December Sweeps - 312

I am in a surprisingly okay mood for what happened to me today.

About a month ago, I had an idea for, not a sequel to "Ten Thousand Coffins," exactly, but a parallel story of what happens on the Outpost the sleeper ship is heading for.  I outlined it pretty well, with dialogue and the basic plot, but never started writing on it.  But the subject matter is near and dear to my heart (inspired, as all stories now seem to be, by something Marshal Latham said on a podcast recently), with a main character isolated and helpless, as a disease begins to winnow down the population.

So I just began from the beginning, and started the story with the main character, who I called Comtech Gregory Clayton having a real-time conversation with the captain on the Dawn Breaks, right before the older man goes to sleep for the last time before the ship reaches the colony.  Captain Gustafson gives him some advice, assuring him that in a year or so, everything is going to be different on Outpost 3.

I like the idea that, in the last year of the ninety-one year journey from Earth to the outpost, all hell breaks loose on the planet.

I wrote the first chapter, introducing the main POV character, establishing what the colony is like (there are four main structures, but only three are occupied), and that he's alone because both of his coworkers called in sick on the same day.

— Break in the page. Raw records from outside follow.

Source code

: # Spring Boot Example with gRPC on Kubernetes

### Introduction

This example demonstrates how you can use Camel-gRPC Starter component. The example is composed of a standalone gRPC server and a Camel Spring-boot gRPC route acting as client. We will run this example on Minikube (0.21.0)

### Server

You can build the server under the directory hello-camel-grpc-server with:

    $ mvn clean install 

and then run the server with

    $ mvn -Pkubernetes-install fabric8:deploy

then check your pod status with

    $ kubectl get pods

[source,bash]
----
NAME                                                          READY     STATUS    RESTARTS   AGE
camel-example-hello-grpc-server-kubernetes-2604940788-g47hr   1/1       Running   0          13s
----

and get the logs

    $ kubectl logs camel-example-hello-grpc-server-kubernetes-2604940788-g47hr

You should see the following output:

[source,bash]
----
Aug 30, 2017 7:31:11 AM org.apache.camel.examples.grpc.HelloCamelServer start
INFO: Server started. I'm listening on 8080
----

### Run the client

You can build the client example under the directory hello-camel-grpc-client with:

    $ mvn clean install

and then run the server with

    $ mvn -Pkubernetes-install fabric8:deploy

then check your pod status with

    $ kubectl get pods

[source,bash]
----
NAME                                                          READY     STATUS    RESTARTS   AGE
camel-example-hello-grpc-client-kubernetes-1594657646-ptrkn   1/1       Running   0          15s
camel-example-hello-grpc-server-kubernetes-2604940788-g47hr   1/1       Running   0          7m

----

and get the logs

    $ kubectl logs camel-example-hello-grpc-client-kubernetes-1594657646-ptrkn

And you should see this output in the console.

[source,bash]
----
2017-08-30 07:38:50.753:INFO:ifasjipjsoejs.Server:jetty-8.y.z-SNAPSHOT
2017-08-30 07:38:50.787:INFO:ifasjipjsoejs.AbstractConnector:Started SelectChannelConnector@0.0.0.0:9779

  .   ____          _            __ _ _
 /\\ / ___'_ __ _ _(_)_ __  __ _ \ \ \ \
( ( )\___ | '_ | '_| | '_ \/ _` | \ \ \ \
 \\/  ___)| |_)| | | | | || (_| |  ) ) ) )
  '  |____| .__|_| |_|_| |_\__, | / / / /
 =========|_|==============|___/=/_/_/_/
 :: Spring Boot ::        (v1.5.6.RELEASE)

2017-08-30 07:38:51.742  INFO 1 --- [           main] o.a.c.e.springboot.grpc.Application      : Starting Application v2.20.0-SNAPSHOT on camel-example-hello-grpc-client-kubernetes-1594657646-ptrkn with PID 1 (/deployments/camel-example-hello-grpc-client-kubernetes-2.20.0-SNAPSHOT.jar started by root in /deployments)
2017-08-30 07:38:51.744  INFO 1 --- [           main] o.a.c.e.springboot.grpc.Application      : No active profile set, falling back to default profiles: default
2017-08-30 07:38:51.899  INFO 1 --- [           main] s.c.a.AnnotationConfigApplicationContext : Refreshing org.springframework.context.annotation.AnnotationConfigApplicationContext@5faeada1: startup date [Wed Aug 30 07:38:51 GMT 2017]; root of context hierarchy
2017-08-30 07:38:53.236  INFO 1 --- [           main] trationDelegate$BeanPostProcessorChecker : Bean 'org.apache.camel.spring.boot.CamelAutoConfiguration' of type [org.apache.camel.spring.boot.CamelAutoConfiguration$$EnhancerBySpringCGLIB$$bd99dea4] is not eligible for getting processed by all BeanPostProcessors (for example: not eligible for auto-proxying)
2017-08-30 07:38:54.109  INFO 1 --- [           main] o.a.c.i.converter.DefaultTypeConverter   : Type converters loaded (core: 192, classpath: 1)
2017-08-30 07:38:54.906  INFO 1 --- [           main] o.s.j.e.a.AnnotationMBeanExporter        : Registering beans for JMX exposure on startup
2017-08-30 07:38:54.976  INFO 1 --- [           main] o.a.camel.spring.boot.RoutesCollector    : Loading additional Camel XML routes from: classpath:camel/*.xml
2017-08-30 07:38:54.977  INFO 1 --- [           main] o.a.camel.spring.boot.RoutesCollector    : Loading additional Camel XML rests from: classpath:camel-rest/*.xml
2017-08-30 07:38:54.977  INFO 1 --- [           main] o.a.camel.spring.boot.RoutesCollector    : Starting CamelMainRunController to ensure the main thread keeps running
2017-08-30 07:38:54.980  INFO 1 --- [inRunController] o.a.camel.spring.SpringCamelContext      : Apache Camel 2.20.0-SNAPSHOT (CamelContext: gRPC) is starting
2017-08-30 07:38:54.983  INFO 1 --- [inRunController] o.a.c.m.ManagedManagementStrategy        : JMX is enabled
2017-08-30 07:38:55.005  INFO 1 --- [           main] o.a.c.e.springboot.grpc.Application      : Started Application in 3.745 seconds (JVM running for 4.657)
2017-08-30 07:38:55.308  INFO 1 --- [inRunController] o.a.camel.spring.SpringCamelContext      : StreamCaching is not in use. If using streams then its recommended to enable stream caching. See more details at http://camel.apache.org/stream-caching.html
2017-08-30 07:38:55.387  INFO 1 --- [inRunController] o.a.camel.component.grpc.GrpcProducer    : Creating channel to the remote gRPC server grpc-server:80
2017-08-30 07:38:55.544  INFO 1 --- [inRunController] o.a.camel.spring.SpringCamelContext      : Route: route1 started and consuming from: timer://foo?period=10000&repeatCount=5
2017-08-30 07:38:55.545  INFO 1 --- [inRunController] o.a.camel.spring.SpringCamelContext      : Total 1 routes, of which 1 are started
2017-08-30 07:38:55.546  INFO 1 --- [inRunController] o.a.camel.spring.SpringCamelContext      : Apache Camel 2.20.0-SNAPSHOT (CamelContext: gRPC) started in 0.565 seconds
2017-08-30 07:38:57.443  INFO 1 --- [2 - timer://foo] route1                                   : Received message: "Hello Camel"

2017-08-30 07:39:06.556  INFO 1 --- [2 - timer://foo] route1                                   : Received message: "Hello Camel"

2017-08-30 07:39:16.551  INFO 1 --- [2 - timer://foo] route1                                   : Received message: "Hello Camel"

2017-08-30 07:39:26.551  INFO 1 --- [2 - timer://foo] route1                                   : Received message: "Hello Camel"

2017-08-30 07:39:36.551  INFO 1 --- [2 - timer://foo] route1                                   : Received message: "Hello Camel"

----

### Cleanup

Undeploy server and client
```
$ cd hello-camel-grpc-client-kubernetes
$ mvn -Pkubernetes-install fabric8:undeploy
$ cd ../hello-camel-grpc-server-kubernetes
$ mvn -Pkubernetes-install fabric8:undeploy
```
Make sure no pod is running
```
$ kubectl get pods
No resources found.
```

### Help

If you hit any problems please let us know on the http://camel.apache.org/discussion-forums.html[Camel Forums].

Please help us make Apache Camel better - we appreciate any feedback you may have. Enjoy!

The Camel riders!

I started the ball rolling when he gets a call from one of those coworkers, and finds out that there's an emergency currently occurring in Module B.  He decides to leave his post and try to help, even though the rules say--

And then, the power went off at the library.

All around me, the people working on computers made various exclamations, and we were forced to wait for the electricity to come back on.  I stood and approached the librarian.  "There's no chance there's a backup that saves all of our work on there, is there?" I asked.

"I'm afraid not," she said, and when the power did come back, fifteen or so seconds later, I contemplated the loss of my work, my time, and a bit of my good humor.

When I logged back in, it said, "You have used 81 minutes of your allotted 120.  You have 29 minutes left."

So, that means that it was well over an hour's writing I lost.  And I did check, just in case Word made some kind of emergency back-up, or miraculously, it had saved to my gmail or something.  But no, nothing, not a single word had survived.

Still counts as writing, though.

Sit-ups Today: 100
Sit-ups In December: 844

Words Today: 1500
Words In December: 6456

The thing is: a real winner would probably have shaked his fist at the heavens, then sat down and made himself (or herself) write the scene again . . . and then went on to Chapter 2.  And a real winner probably would've used "shaken" instead of "shaked."  Maybe even "shook."

But I didn't do that.

I guess I should go to bed and see if I can't do it better tomorrow.  We'll call a Mulligan, okay?